(Dataset items)

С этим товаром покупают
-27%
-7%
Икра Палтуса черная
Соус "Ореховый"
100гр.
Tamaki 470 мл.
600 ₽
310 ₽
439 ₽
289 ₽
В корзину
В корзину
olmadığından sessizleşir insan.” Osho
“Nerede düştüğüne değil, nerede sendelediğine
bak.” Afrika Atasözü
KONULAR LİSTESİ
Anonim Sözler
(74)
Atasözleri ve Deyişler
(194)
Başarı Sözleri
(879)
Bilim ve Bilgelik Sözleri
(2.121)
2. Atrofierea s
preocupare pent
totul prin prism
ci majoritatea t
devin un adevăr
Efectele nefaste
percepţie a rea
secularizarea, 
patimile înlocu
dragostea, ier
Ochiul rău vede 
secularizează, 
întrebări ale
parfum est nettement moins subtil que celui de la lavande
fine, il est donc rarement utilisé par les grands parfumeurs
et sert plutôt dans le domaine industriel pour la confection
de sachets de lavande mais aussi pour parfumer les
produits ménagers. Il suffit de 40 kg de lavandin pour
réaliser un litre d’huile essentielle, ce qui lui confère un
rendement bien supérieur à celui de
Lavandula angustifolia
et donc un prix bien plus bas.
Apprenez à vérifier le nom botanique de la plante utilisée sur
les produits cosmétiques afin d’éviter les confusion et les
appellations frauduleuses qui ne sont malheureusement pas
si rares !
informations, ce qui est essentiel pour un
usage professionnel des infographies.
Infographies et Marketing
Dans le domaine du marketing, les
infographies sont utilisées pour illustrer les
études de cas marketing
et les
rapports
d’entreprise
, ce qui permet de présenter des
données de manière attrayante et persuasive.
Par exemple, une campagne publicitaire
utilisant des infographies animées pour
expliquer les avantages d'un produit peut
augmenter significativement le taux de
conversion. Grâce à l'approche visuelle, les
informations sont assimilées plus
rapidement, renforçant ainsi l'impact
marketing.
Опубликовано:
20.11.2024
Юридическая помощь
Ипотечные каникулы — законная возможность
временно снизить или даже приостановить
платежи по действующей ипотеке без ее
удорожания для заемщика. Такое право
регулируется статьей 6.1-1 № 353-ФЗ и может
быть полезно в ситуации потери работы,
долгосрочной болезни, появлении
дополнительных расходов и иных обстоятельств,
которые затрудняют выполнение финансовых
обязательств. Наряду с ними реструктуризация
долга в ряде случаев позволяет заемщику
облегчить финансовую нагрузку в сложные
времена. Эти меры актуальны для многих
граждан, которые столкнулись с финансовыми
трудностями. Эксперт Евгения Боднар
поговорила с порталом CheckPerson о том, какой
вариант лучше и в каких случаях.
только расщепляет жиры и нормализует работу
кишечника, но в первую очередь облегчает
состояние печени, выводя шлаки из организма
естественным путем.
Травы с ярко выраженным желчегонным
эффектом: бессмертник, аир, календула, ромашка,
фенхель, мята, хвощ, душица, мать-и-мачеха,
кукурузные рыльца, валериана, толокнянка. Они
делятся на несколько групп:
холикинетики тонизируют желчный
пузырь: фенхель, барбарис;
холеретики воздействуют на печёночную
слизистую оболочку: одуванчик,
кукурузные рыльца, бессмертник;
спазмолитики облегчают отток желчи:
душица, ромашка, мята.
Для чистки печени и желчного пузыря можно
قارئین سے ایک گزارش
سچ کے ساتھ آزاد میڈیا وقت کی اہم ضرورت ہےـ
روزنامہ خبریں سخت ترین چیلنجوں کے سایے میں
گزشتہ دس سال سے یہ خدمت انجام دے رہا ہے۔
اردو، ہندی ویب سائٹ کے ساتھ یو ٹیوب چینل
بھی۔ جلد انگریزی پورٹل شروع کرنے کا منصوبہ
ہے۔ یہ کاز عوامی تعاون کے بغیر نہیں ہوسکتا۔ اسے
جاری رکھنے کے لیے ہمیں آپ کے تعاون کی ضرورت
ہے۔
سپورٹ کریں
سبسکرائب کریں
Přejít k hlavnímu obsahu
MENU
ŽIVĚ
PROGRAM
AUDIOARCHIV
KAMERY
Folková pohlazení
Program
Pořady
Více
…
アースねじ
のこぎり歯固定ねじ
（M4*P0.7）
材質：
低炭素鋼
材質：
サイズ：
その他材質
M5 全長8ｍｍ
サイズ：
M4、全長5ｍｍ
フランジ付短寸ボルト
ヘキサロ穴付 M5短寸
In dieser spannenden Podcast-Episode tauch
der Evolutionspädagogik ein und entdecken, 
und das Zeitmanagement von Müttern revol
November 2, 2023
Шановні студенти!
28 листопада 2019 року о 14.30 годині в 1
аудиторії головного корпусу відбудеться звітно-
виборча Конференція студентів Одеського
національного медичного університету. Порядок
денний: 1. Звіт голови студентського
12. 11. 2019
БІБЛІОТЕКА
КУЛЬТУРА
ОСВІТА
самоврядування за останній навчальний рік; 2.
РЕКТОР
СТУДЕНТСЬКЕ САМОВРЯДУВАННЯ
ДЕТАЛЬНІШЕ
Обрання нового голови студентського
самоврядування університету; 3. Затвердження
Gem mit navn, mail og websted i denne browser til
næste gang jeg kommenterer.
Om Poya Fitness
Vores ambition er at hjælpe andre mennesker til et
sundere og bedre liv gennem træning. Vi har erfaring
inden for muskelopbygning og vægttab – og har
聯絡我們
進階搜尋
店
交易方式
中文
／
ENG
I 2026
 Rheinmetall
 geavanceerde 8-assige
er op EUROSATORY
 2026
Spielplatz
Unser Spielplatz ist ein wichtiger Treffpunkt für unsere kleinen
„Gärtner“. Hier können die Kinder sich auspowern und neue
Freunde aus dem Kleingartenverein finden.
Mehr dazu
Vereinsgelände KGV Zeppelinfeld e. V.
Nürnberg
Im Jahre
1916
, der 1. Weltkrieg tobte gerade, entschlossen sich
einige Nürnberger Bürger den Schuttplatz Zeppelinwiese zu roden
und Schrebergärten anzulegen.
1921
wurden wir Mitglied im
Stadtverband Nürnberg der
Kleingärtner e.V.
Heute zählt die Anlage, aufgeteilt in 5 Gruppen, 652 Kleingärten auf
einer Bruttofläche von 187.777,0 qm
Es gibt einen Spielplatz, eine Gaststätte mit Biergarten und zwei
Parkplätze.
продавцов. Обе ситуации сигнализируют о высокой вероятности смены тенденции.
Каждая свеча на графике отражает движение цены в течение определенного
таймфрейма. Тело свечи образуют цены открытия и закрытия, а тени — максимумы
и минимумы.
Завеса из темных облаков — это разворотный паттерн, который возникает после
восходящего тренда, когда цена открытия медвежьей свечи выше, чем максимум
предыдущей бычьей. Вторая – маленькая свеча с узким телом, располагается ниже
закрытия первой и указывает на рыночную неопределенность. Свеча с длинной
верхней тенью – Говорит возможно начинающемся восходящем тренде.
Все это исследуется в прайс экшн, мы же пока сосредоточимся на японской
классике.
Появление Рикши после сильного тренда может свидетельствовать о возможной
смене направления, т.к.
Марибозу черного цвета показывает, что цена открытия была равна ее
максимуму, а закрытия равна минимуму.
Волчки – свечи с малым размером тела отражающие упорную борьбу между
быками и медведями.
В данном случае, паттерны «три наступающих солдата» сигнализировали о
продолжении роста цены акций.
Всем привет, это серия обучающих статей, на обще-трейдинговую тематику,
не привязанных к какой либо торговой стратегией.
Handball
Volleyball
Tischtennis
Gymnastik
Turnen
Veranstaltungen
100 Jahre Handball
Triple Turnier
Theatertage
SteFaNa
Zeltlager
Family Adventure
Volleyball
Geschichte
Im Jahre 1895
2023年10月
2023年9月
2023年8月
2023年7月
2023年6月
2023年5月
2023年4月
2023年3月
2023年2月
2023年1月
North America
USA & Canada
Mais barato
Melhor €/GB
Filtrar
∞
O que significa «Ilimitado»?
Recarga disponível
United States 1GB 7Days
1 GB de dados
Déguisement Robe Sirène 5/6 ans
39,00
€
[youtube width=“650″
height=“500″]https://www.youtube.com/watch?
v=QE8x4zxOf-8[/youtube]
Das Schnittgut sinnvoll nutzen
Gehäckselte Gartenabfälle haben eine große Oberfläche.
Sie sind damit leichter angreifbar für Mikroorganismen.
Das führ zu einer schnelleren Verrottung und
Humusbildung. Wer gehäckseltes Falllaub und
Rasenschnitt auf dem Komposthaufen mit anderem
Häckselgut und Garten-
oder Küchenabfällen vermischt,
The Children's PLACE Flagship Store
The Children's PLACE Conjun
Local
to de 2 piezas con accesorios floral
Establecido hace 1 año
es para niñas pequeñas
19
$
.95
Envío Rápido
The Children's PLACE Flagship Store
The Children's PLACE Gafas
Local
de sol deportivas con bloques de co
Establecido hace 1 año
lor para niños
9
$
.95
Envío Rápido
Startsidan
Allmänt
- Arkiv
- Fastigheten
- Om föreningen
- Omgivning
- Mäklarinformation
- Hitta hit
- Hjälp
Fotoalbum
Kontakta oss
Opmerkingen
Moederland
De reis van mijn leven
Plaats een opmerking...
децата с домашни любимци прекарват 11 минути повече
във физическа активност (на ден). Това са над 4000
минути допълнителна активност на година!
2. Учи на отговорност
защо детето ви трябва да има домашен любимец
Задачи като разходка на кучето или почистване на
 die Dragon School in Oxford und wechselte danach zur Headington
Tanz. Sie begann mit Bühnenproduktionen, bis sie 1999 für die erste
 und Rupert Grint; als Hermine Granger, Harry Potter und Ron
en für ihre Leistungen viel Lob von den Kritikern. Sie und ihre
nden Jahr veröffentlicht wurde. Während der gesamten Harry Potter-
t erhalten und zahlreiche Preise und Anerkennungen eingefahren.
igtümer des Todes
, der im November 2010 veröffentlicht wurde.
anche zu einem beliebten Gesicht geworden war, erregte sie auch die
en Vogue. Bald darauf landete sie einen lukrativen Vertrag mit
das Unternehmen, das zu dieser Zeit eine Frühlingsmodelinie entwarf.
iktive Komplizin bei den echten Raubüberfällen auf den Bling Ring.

Problem to solve ▸
Print, unchanged, the lines from the very start of the items through the line containing "données de manière attrayante et persuasive.", including that last line.

Task answer ▸
С этим товаром покупают
-27%
-7%
Икра Палтуса черная
Соус "Ореховый"
100гр.
Tamaki 470 мл.
600 ₽
310 ₽
439 ₽
289 ₽
В корзину
В корзину
olmadığından sessizleşir insan.” Osho
“Nerede düştüğüne değil, nerede sendelediğine
bak.” Afrika Atasözü
KONULAR LİSTESİ
Anonim Sözler
(74)
Atasözleri ve Deyişler
(194)
Başarı Sözleri
(879)
Bilim ve Bilgelik Sözleri
(2.121)
2. Atrofierea s
preocupare pent
totul prin prism
ci majoritatea t
devin un adevăr
Efectele nefaste
percepţie a rea
secularizarea, 
patimile înlocu
dragostea, ier
Ochiul rău vede 
secularizează, 
întrebări ale
parfum est nettement moins subtil que celui de la lavande
fine, il est donc rarement utilisé par les grands parfumeurs
et sert plutôt dans le domaine industriel pour la confection
de sachets de lavande mais aussi pour parfumer les
produits ménagers. Il suffit de 40 kg de lavandin pour
réaliser un litre d’huile essentielle, ce qui lui confère un
rendement bien supérieur à celui de
Lavandula angustifolia
et donc un prix bien plus bas.
Apprenez à vérifier le nom botanique de la plante utilisée sur
les produits cosmétiques afin d’éviter les confusion et les
appellations frauduleuses qui ne sont malheureusement pas
si rares !
informations, ce qui est essentiel pour un
usage professionnel des infographies.
Infographies et Marketing
Dans le domaine du marketing, les
infographies sont utilisées pour illustrer les
études de cas marketing
et les
rapports
d’entreprise
, ce qui permet de présenter des
données de manière attrayante et persuasive.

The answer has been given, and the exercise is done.